Request: Word for word, repeat every record.

Collected data
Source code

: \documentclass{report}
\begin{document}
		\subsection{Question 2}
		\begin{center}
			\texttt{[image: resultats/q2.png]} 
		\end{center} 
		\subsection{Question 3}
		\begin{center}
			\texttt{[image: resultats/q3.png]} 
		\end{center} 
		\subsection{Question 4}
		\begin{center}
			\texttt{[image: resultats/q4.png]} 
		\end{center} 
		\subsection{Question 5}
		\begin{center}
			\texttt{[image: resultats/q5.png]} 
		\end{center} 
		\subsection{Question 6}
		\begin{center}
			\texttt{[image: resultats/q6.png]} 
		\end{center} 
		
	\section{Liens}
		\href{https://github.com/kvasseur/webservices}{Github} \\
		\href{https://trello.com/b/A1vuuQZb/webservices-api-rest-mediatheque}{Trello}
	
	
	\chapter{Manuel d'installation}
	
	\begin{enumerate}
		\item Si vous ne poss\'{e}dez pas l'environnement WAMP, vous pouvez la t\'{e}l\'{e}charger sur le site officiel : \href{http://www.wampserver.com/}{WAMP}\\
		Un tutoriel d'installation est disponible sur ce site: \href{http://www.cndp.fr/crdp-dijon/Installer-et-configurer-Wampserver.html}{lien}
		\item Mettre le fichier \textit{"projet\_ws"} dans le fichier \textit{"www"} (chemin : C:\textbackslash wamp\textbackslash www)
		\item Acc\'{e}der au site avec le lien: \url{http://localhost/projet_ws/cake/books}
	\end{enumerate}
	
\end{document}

Solution:
Source code

: \documentclass{report}
\begin{document}
		\subsection{Question 2}
		\begin{center}
			\texttt{[image: resultats/q2.png]} 
		\end{center} 
		\subsection{Question 3}
		\begin{center}
			\texttt{[image: resultats/q3.png]} 
		\end{center} 
		\subsection{Question 4}
		\begin{center}
			\texttt{[image: resultats/q4.png]} 
		\end{center} 
		\subsection{Question 5}
		\begin{center}
			\texttt{[image: resultats/q5.png]} 
		\end{center} 
		\subsection{Question 6}
		\begin{center}
			\texttt{[image: resultats/q6.png]} 
		\end{center} 
		
	\section{Liens}
		\href{https://github.com/kvasseur/webservices}{Github} \\
		\href{https://trello.com/b/A1vuuQZb/webservices-api-rest-mediatheque}{Trello}
	
	
	\chapter{Manuel d'installation}
	
	\begin{enumerate}
		\item Si vous ne poss\'{e}dez pas l'environnement WAMP, vous pouvez la t\'{e}l\'{e}charger sur le site officiel : \href{http://www.wampserver.com/}{WAMP}\\
		Un tutoriel d'installation est disponible sur ce site: \href{http://www.cndp.fr/crdp-dijon/Installer-et-configurer-Wampserver.html}{lien}
		\item Mettre le fichier \textit{"projet\_ws"} dans le fichier \textit{"www"} (chemin : C:\textbackslash wamp\textbackslash www)
		\item Acc\'{e}der au site avec le lien: \url{http://localhost/projet_ws/cake/books}
	\end{enumerate}
	
\end{document}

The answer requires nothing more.